By 8:30, Mr. Migliaccio had kicked everyone out and closed the kitchen. He sat by the door, poring over a large black ledger. His family has owned the building for years, so he doesn’t pay rent, but he used his own savings to keep the place open during the coronavirus pandemic, which means he’s in debt to himself.
And the bills never stop coming: the liquor guys, the refrigerator repairman, the payroll for the chefs. On top of everything else, the exterminator was set to arrive by the following week. “I’d be better off blowing up the place with a stick of dynamite,” he said.
His dream is to retire and leave all the annoyances behind. But it’s complicated. He claims that he doesn’t want to give his new neighbors the satisfaction, but in reality he has no one to take over the place; his daughter is pursuing a career in law enforcement.
A real estate agent once told him he could charge an enormous sum in rent to a new tenant — tens of thousands of dollars a month. But what kind of person could afford to pay that? Sometimes, he said, he wished he’d just go under — get it over with already. The ability to rent the restaurant out for movie productions was as much a curse as it was a blessing. He had three more shoots lined up already, so he was chained to the place until at least the end of the year.
But that money may come to an end soon. Anachronisms in the background of shots can now be digitally erased. That means there may no longer be much need for a place that is perfectly stuck in time; when you can edit out air-conditioners, security cameras, ice machines and other trappings of modern life in postproduction, you can shoot pretty much anywhere. But for now, Sam’s was the place to be, and shoot days gave Mr. Migliaccio a chance to come alive.

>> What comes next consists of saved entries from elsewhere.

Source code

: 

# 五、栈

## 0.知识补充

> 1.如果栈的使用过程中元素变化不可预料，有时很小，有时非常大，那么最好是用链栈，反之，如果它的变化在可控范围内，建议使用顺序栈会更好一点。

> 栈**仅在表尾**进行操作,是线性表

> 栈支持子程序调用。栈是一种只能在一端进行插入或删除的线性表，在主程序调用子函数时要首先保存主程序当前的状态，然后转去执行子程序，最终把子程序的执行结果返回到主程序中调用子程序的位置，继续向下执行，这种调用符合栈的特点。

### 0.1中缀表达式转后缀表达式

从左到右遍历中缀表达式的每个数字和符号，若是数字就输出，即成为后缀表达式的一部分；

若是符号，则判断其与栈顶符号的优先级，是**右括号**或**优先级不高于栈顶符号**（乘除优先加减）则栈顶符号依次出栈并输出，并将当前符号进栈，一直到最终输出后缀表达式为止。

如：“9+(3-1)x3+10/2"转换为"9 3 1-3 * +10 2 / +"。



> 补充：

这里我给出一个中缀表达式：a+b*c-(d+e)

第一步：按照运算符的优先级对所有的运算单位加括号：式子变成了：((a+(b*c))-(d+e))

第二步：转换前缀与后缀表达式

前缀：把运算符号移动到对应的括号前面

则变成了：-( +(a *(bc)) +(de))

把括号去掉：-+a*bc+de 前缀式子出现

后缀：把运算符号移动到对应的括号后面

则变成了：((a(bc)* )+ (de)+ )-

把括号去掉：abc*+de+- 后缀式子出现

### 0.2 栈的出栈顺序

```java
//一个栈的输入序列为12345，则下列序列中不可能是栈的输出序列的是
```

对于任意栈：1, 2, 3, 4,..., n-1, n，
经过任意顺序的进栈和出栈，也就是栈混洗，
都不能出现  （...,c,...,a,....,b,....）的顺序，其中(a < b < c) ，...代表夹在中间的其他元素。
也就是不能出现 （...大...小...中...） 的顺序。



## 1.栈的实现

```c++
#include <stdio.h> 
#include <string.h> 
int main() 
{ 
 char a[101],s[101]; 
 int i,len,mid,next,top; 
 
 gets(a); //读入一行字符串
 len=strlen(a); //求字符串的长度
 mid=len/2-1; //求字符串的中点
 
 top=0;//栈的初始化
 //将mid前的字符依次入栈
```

Back on set, he’d been relegated to a spot near the kitchen behind a bank of monitors. For a while, he stayed there, browsing Facebook on his phone and texting with cousins in Italy. But he couldn’t help wondering what the actors were doing inside the place he’d spent practically his entire life. Every half minute or so, he scooted a metal folding chair closer and closer to the men with the monitors, until he was standing with his nose practically touching one of the screens.
Eventually, even that wasn’t enough. Mr. Migliaccio ducked out through a side door and used a back alley to enter the kitchen of a neighboring restaurant. Then he burst through the front door of Sam’s, interrupting the movie.
“You can’t be in here!” an exasperated young assistant in an earpiece wailed. Mr. Migliaccio gave him a withering look. Everyone in Sam’s — the editors at the monitors, the character actors who had responded to a casting call for God knows what description, even Ms. Gyllenhaal herself — would have to wait patiently as the real boss of the place took a Manhattan Special from the fridge under his bar.
“The kitchen to me is boring,” he said later on the sidewalk after filming resumed. “It’s the same four walls. But out there, on shoot day, that’s where I can have a little fun.”